Our pioneering team, comprised of PhDs from the Stanford AI Lab, has developed State Space Models (SSMs), a groundbreaking approach to training efficient, large-scale foundation models. With a rich blend of expertise in model innovation and systems engineering, alongside a product-focused engineering team, we are committed to developing and delivering cutting-edge AI models and user experiences.
Supported by prominent investors including Index Ventures and Lightspeed Venture Partners, as well as many esteemed advisors and over 90 angel investors from diverse industries, we are at the forefront of AI advancements.
About The Role
In our quest to create truly global AI, we must train our models using datasets that represent the vast diversity of languages and cultures around the world. We are looking for a Research Engineer to take charge of the quality and comprehensiveness of the data that drives our models.
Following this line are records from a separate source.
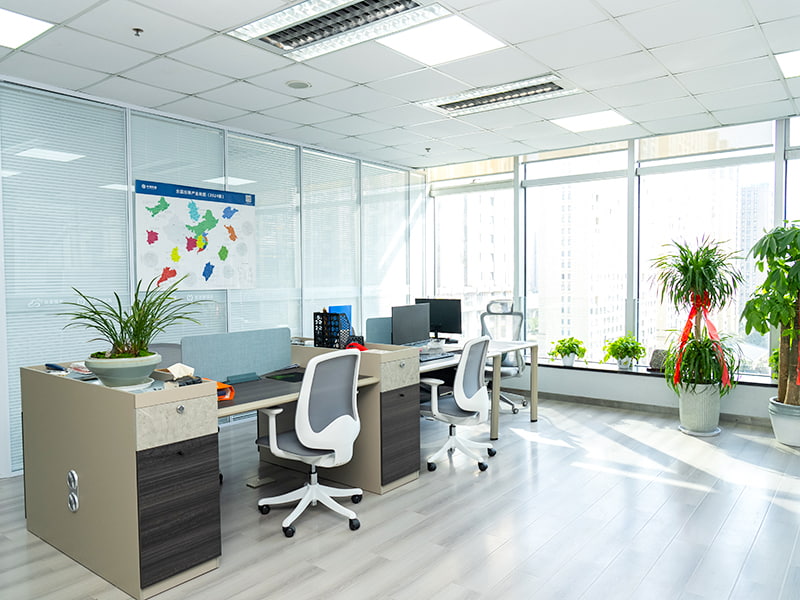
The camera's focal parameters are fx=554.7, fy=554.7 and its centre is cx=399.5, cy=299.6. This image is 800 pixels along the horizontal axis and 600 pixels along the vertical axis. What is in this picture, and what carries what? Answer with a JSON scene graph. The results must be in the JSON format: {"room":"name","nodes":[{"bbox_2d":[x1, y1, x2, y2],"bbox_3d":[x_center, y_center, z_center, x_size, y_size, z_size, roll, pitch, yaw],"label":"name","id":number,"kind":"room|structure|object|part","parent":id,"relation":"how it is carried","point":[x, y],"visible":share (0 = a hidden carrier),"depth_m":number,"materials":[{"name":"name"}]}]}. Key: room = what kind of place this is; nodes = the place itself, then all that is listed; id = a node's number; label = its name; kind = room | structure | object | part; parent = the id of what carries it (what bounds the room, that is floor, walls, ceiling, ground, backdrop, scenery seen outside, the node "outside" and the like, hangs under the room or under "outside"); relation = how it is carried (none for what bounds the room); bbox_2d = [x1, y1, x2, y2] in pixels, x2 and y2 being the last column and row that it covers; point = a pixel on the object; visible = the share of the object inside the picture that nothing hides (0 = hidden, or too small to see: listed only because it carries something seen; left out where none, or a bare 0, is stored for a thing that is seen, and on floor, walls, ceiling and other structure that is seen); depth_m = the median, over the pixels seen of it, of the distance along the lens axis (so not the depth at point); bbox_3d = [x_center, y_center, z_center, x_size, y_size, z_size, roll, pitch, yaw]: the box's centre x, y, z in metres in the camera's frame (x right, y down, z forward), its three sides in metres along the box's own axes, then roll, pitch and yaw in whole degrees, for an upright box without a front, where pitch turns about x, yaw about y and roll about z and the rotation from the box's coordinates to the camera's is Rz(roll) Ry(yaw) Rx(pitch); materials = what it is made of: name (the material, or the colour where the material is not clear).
{"room":"office","nodes":[
{"label":"office","id":0,"kind":"room"},
{"bbox_2d":[0,72,427,479],"bbox_3d":[-2.228,-0.216,4.847,0.151,2.937,8.005,1,3,38],"label":"glass partition wall","id":1,"kind":"structure","parent":0,"point":[130,172],"depth_m":4.86,"materials":[{"name":"clear glass"}]},
{"bbox_2d":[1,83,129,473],"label":"window blind","id":2,"kind":"object","parent":1,"relation":"attached to","point":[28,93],"visible":0.69,"depth_m":4.23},
{"bbox_2d":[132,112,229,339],"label":"window blind","id":3,"kind":"object","parent":1,"relation":"attached to","point":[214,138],"visible":0.42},
{"bbox_2d":[134,179,256,292],"bbox_3d":[-1.820,-0.567,5.085,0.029,0.964,1.138,1,3,38],"label":"map poster","id":4,"kind":"object","parent":1,"relation":"attached to","point":[156,268],"visible":0.98,"depth_m":5.03,"materials":[{"name":"paper"}]},
{"bbox_2d":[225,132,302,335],"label":"window blind","id":5,"kind":"object","parent":1,"relation":"attached to","point":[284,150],"visible":0.62,"depth_m":5.75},
{"bbox_2d":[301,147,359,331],"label":"window blind","id":6,"kind":"object","parent":1,"relation":"attached to","point":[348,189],"visible":0.71,"depth_m":6.41,"materials":[{"name":"white"}]},
{"bbox_2d":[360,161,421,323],"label":"window blind","id":7,"kind":"object","parent":1,"relation":"attached to","point":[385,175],"visible":0.69,"depth_m":7.19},
{"bbox_2d":[365,316,392,344],"bbox_3d":[-0.100,0.347,5.140,0.048,0.399,0.629,1,3,38],"label":"desk divider","id":8,"kind":"object","parent":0,"point":[376,323],"visible":0.48,"depth_m":5.00,"materials":[{"name":"blue fabric"}]},
{"bbox_2d":[0,0,799,169],"bbox_3d":[-0.105,-1.640,2.759,6.158,0.118,8.555,1,3,38],"label":"ceiling","id":9,"kind":"structure","parent":0,"point":[192,88],"depth_m":3.93,"materials":[{"name":"white tile"}]},
{"bbox_2d":[0,6,52,49],"bbox_3d":[-2.382,-1.577,3.139,0.497,0.011,0.608,1,3,38],"label":"ceiling light","id":10,"kind":"object","parent":9,"relation":"in","point":[5,21],"visible":0.99,"depth_m":3.24,"materials":[{"name":"white plastic"}]},
{"bbox_2d":[132,27,143,36],"bbox_3d":[-1.561,-1.591,3.299,0.064,0.038,0.064,1,3,38],"label":"sprinkler head","id":11,"kind":"object","parent":9,"relation":"attached to","point":[138,31],"visible":0.98,"depth_m":3.29},
{"bbox_2d":[285,79,310,89],"bbox_3d":[-0.779,-1.643,4.241,0.186,0.015,0.186,1,3,38],"label":"ceiling speaker","id":12,"kind":"object","parent":9,"relation":"in","point":[297,84],"visible":0.98,"depth_m":4.22,"materials":[{"name":"white"}]},
{"bbox_2d":[228,0,449,61],"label":"air vent","id":13,"kind":"object","parent":9,"relation":"in","point":[284,34],"visible":0.97,"depth_m":3.17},
{"bbox_2d":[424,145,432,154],"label":"sprinkler head","id":14,"kind":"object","parent":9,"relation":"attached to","point":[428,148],"visible":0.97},
{"bbox_2d":[378,13,503,64],"bbox_3d":[0.244,-1.607,3.441,0.575,0.013,0.579,1,3,38],"label":"ceiling light","id":15,"kind":"object","parent":9,"relation":"in","point":[471,34],"visible":0.94,"depth_m":3.42,"materials":[{"name":"white plastic"}]},
{"bbox_2d":[418,73,575,117],"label":"air vent","id":16,"kind":"object","parent":9,"relation":"in","point":[448,105],"visible":0.94,"depth_m":4.45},
{"bbox_2d":[551,110,631,132],"bbox_3d":[1.842,-1.729,5.374,0.585,0.011,0.541,1,3,38],"label":"ceiling light","id":17,"kind":"object","parent":9,"relation":"in","point":[578,120],"visible":0.97,"depth_m":5.35,"materials":[{"name":"white plastic"}]},
{"bbox_2d":[775,49,799,79],"bbox_3d":[2.946,-1.651,3.760,0.647,0.011,0.555,1,3,38],"label":"ceiling light","id":18,"kind":"object","parent":9,"relation":"in","point":[794,61],"visible":0.98,"depth_m":3.87,"materials":[{"name":"white plastic"}]},
{"bbox_2d":[1,394,799,599],"bbox_3d":[-0.048,1.364,2.858,6.009,0.103,8.526,1,3,38],"label":"floor","id":19,"kind":"structure","parent":0,"point":[779,508],"depth_m":3.17,"materials":[{"name":"wood"}]},
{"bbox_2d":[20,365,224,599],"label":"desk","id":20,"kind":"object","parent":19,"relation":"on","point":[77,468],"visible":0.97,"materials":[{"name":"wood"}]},
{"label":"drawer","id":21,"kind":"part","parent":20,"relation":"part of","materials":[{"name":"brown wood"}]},
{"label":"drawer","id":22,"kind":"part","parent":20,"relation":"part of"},
{"bbox_2d":[147,342,183,369],"bbox_3d":[-1.576,0.796,3.888,0.643,0.962,0.635,1,3,38],"label":"office chair","id":23,"kind":"object","parent":19,"relation":"on","point":[166,345],"visible":0.16,"depth_m":4.05,"materials":[{"name":"grey fabric"}]},
{"bbox_2d":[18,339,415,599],"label":"desk","id":24,"kind":"object","parent":19,"relation":"on","point":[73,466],"visible":0.93,"depth_m":2.81,"materials":[{"name":"wood"}]},
{"bbox_2d":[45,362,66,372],"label":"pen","id":25,"kind":"object","parent":24,"relation":"on","point":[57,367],"visible":0.97,"depth_m":3.12,"materials":[{"name":"blue plastic"}]},
{"bbox_2d":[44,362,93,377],"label":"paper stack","id":26,"kind":"object","parent":24,"relation":"on","point":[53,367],"visible":0.76,"depth_m":3.14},
{"bbox_2d":[67,470,78,512],"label":"cable grommet","id":27,"kind":"object","parent":24,"relation":"attached to","point":[73,473],"visible":0.98,"depth_m":2.74,"materials":[{"name":"metal"}]},
{"bbox_2d":[87,350,162,387],"bbox_3d":[-1.429,0.360,2.885,0.354,0.153,0.348,1,3,38],"label":"plant pot","id":28,"kind":"object","parent":24,"relation":"on","point":[131,373],"visible":0.85,"depth_m":2.76,"materials":[{"name":"ceramic"}]},
{"bbox_2d":[63,277,203,360],"bbox_3d":[-1.379,0.132,2.896,0.735,0.515,0.746,1,3,38],"label":"potted plant","id":29,"kind":"object","parent":28,"relation":"in","point":[144,316],"visible":0.97,"depth_m":2.83,"materials":[{"name":"green plant"}]},
{"bbox_2d":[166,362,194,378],"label":"tissue","id":30,"kind":"object","parent":24,"relation":"on","point":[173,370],"visible":0.91,"depth_m":2.95,"materials":[{"name":"white paper"}]},
{"bbox_2d":[215,380,234,401],"bbox_3d":[-1.054,0.510,3.119,0.246,0.088,0.215,1,3,38],"label":"orange object","id":31,"kind":"object","parent":24,"relation":"on","point":[219,385],"visible":0.36,"depth_m":3.09,"materials":[{"name":"orange plastic"}]},
{"bbox_2d":[179,327,293,381],"bbox_3d":[-1.102,0.383,3.778,0.052,0.329,0.833,1,3,38],"label":"desk divider","id":32,"kind":"object","parent":24,"relation":"attached to","point":[285,345],"visible":0.82,"depth_m":3.74,"materials":[{"name":"blue fabric"}]},
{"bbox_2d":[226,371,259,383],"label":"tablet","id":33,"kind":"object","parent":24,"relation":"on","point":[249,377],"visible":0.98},
{"bbox_2d":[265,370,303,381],"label":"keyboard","id":34,"kind":"object","parent":24,"relation":"on","point":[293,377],"visible":0.85,"depth_m":3.71,"materials":[{"name":"black"}]},
{"bbox_2d":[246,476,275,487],"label":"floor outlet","id":35,"kind":"object","parent":19,"relation":"on","point":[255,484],"visible":0.95,"depth_m":3.86,"materials":[{"name":"metal"}]},
{"bbox_2d":[256,347,362,539],"bbox_3d":[-0.547,0.785,3.315,0.672,1.025,0.673,1,3,38],"label":"office chair","id":36,"kind":"object","parent":19,"relation":"on","point":[307,400],"visible":0.99,"depth_m":3.16,"materials":[{"name":"white plastic"}]},
{"bbox_2d":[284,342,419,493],"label":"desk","id":37,"kind":"object","parent":19,"relation":"on","point":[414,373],"visible":0.53,"depth_m":3.88,"materials":[{"name":"wood"}]},
{"bbox_2d":[312,310,351,348],"bbox_3d":[-0.503,0.247,4.317,0.312,0.295,0.259,1,3,38],"label":"desk organizer","id":38,"kind":"object","parent":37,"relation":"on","point":[318,325],"visible":0.8,"depth_m":4.25,"materials":[{"name":"black plastic"}]},
{"bbox_2d":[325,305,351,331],"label":"blue folder","id":39,"kind":"object","parent":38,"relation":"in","point":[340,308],"visible":0.24,"depth_m":4.54,"materials":[{"name":"blue plastic"}]},
{"bbox_2d":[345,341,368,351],"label":"red object","id":40,"kind":"object","parent":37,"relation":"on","point":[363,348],"visible":0.44,"depth_m":4.01,"materials":[{"name":"red"}]},
{"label":"drawer","id":41,"kind":"part","parent":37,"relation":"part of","materials":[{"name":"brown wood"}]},
{"bbox_2d":[420,336,493,472],"bbox_3d":[0.398,0.753,4.301,0.664,0.994,0.675,1,3,25],"label":"office chair","id":42,"kind":"object","parent":19,"relation":"on","point":[457,400],"visible":0.98,"depth_m":4.15,"materials":[{"name":"white"}]},
{"bbox_2d":[416,338,538,439],"bbox_3d":[0.325,0.842,5.133,1.171,0.744,1.992,1,3,38],"label":"desk","id":43,"kind":"object","parent":19,"relation":"on","point":[534,404],"visible":0.38,"depth_m":5.21,"materials":[{"name":"white laminate"}]},
{"bbox_2d":[391,303,430,346],"bbox_3d":[0.089,0.263,5.005,0.179,0.427,0.534,1,3,38],"label":"monitor","id":44,"kind":"object","parent":43,"relation":"on","point":[411,333],"visible":0.95,"depth_m":4.96,"materials":[{"name":"black plastic"}]},
{"bbox_2d":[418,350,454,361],"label":"keyboard","id":45,"kind":"object","parent":43,"relation":"on","point":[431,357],"visible":0.82,"depth_m":4.59,"materials":[{"name":"black plastic"}]},
{"bbox_2d":[414,297,462,340],"bbox_3d":[0.393,0.210,5.909,0.535,0.452,0.185,1,2,21],"label":"monitor","id":46,"kind":"object","parent":43,"relation":"on","point":[446,315],"visible":0.77,"depth_m":5.86,"materials":[{"name":"black plastic"}]},
{"bbox_2d":[479,298,527,413],"bbox_3d":[1.039,0.593,6.003,0.702,1.164,0.702,1,3,25],"label":"office chair","id":47,"kind":"object","parent":19,"relation":"on","point":[524,402],"visible":0.6,"depth_m":6.08,"materials":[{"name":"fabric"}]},
{"bbox_2d":[677,381,722,435],"bbox_3d":[2.740,0.974,5.082,0.380,0.453,0.379,1,3,38],"label":"plant pot","id":48,"kind":"object","parent":19,"relation":"on","point":[683,419],"visible":0.83,"depth_m":4.94,"materials":[{"name":"white"}]},
{"bbox_2d":[651,234,744,393],"bbox_3d":[2.687,0.249,5.022,0.842,1.638,0.858,1,3,38],"label":"potted plant","id":49,"kind":"object","parent":48,"relation":"in","point":[678,296],"visible":0.96,"depth_m":4.93,"materials":[{"name":"green plant"}]},
{"bbox_2d":[672,293,728,386],"bbox_3d":[2.832,0.373,5.203,0.437,0.815,0.489,1,3,38],"label":"red ribbon","id":50,"kind":"object","parent":49,"relation":"attached to","point":[688,321],"visible":0.77,"depth_m":5.19,"materials":[{"name":"red fabric"}]},
{"bbox_2d":[768,397,799,447],"bbox_3d":[3.363,1.044,4.702,0.419,0.339,0.420,1,3,38],"label":"plant pot","id":51,"kind":"object","parent":19,"relation":"on","point":[787,442],"visible":0.84,"depth_m":4.61,"materials":[{"name":"white ceramic"}]},
{"bbox_2d":[743,221,799,401],"bbox_3d":[3.335,0.196,4.618,0.869,1.732,0.902,1,3,38],"label":"potted tree","id":52,"kind":"object","parent":51,"relation":"in","point":[789,301],"visible":0.99,"depth_m":4.62,"materials":[{"name":"green plant"}]},
{"bbox_2d":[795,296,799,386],"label":"red ribbon","id":53,"kind":"object","parent":52,"relation":"attached to","point":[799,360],"visible":0.92,"depth_m":4.74,"materials":[{"name":"fabric"}]},
{"bbox_2d":[419,110,799,427],"bbox_3d":[2.563,-0.329,6.096,5.498,2.985,0.260,1,3,38],"label":"window wall","id":54,"kind":"structure","parent":0,"point":[727,404],"depth_m":6.08,"materials":[{"name":"clear glass"}]},
{"bbox_2d":[430,162,515,337],"bbox_3d":[1.062,-0.408,7.752,1.330,2.694,0.649,1,3,38],"label":"window","id":55,"kind":"structure","parent":54,"relation":"in","point":[492,175],"depth_m":7.57,"materials":[{"name":"clear glass"}]},
{"bbox_2d":[522,144,629,362],"bbox_3d":[1.966,-0.481,6.235,1.258,2.358,0.158,1,3,38],"label":"window","id":56,"kind":"structure","parent":54,"relation":"in","point":[532,187],"depth_m":6.14,"materials":[{"name":"clear glass"}]},
{"bbox_2d":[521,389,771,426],"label":"baseboard","id":57,"kind":"structure","parent":54,"relation":"attached to","point":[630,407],"depth_m":5.92,"materials":[{"name":"grey"}]},
{"bbox_2d":[531,356,782,388],"bbox_3d":[2.793,0.780,5.799,4.212,0.037,0.391,1,3,38],"label":"window sill","id":58,"kind":"structure","parent":54,"relation":"attached to","point":[592,367],"depth_m":5.87,"materials":[{"name":"black stone"}]},
{"bbox_2d":[548,336,586,365],"bbox_3d":[1.881,0.567,6.222,0.442,0.323,0.436,1,2,23],"label":"potted plant","id":59,"kind":"object","parent":58,"relation":"on","point":[562,340],"visible":1,"depth_m":6.17,"materials":[{"name":"green plant"}]},
{"bbox_2d":[601,334,643,369],"bbox_3d":[2.383,0.546,5.926,0.468,0.371,0.463,1,3,38],"label":"potted plant","id":60,"kind":"object","parent":58,"relation":"on","point":[620,340],"visible":1,"depth_m":5.87,"materials":[{"name":"green plant"}]},
{"bbox_2d":[648,348,668,371],"bbox_3d":[2.710,0.621,5.757,0.139,0.218,0.258,-2,3,-33],"label":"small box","id":61,"kind":"object","parent":58,"relation":"on","point":[655,362],"visible":0.67,"depth_m":5.73,"materials":[{"name":"grey"}]},
{"bbox_2d":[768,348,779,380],"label":"potted plant","id":62,"kind":"object","parent":58,"relation":"on","point":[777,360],"visible":0.41,"depth_m":5.19,"materials":[{"name":"green plant"}]},
{"bbox_2d":[636,123,777,372],"bbox_3d":[3.114,-0.434,5.769,1.298,2.344,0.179,1,3,38],"label":"window","id":63,"kind":"structure","parent":54,"relation":"in","point":[645,175],"depth_m":5.70,"materials":[{"name":"clear glass"}]},
{"bbox_2d":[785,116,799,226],"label":"window","id":64,"kind":"structure","parent":54,"relation":"in","point":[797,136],"depth_m":5.40,"materials":[{"name":"clear glass"}]},
{"label":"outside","id":65,"kind":"structure","parent":0,"visible":0},
{"bbox_2d":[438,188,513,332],"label":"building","id":66,"kind":"structure","parent":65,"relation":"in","point":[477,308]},
{"bbox_2d":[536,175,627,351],"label":"building","id":67,"kind":"structure","parent":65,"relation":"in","point":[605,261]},
{"bbox_2d":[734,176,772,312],"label":"building","id":68,"kind":"structure","parent":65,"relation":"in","point":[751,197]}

As our in-house expert in global data, you will ensure that our models excel across multiple languages, leveraging your keen understanding of linguistic subtleties and your enthusiasm for building inclusive, large-scale datasets.
Your Impact
Design and construct extensive datasets for model training, conducting controlled experiments to evaluate their effect on model performance.
Develop assessments for speech models through both manual annotation and automated evaluation metrics.
Utilize data generation techniques to enhance model intelligence and reduce biases.
Create automated quality control systems to validate and filter the generated data.
Collaborate with product teams to ensure optimal support for key languages and markets.
What You Bring
Proven experience in developing or working with extensive multilingual datasets.
Familiarity with generative models, including speech, text, or multimodal systems.
Ability to guide human annotation and evaluation across various languages.
Strong analytical skills and a passion for data-driven decision-making.